Pero el chico había dejado de escucharla. Su concentración requería toda la energía. Se movía con la máxima cautela.

– No sé qué esperas encontrar aquí -continuó Márquez en voz baja dirigiendo la linterna con aprensión a derecha e izquierda.

Las revelaciones de las últimas horas la habían sumido en un estado de confusión similar a cuando los árboles no te dejan ver el bosque. Pero el contacto con aquel lugar le devolvió de golpe a la realidad, recordándole que alguien había asesinado a Patricia de un modo despiadado, golpeándola con tal fuerza que le había reventado los intestinos, igual que si la hubiera aplastado un tanque. Y eso no era una maldita hipótesis, ni algo que hubiera leído en una novela barata, ni que alguien le hubiera contado.

Márquez miró alrededor. Le pareció que la capa de aire allí era más densa. Hay lugares donde han ocurrido cosas extraordinarias o terribles en que la atmósfera queda alterada para siempre.

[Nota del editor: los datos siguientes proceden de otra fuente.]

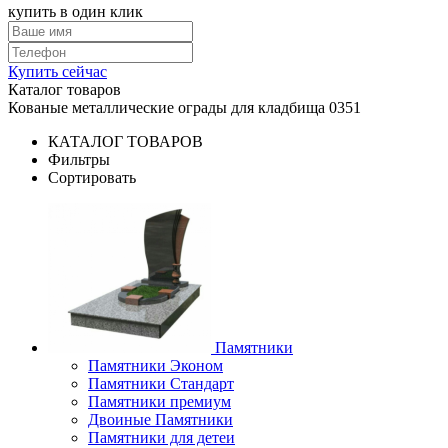
купить в один клик
Купить сейчас
Каталог товаров
Кованые металлические ограды для кладбища 0351
КАТАЛОГ ТОВАРОВ
Фильтры
Сортировать
Памятники
Памятники Эконом
Памятники Стандарт
Памятники премиум
Двоиные Памятники
Памятники для детеи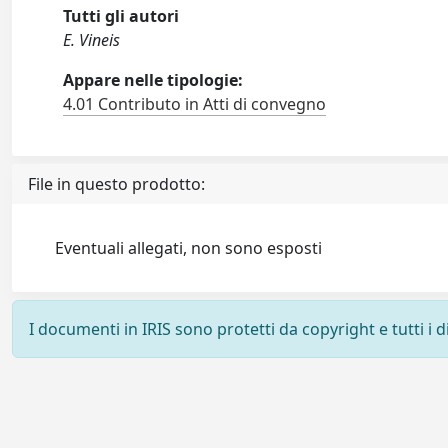
Tutti gli autori
E. Vineis
Appare nelle tipologie:
4.01 Contributo in Atti di convegno
File in questo prodotto:
Eventuali allegati, non sono esposti
I documenti in IRIS sono protetti da copyright e tutti i di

Conocía la historia. Todas las leyendas empezaban igual: con una luz. El párroco de Caldas lo había dejado bien claro el día que Villamil y ella habían estado en su casa. Fueron los discípulos de Prisciliano quienes llevaron el cuerpo del mártir de Burdeos a Galicia siguiendo la Vía Láctea y lo enterraron junto a una fuente. El punto exacto nunca se supo. Más tarde un anacoreta gallego llamado Pelagio creyó ver lenguas de fuego sobre las ruinas de un viejo castro en algún lugar entre Padrón y el Monte Sacro. El tipo oyó o creyó oír cantos angelicales o demoníacos, y el obispo de la zona, Teodomiro, ni corto ni perezoso, comunicó el milagro a sus superiores, señaló el lugar y decidió que tenía que corresponder a la tumba del apóstol Santiago. A partir de ese momento empezaron a llegar locos o místicos de todas partes del mundo. Y hasta hoy.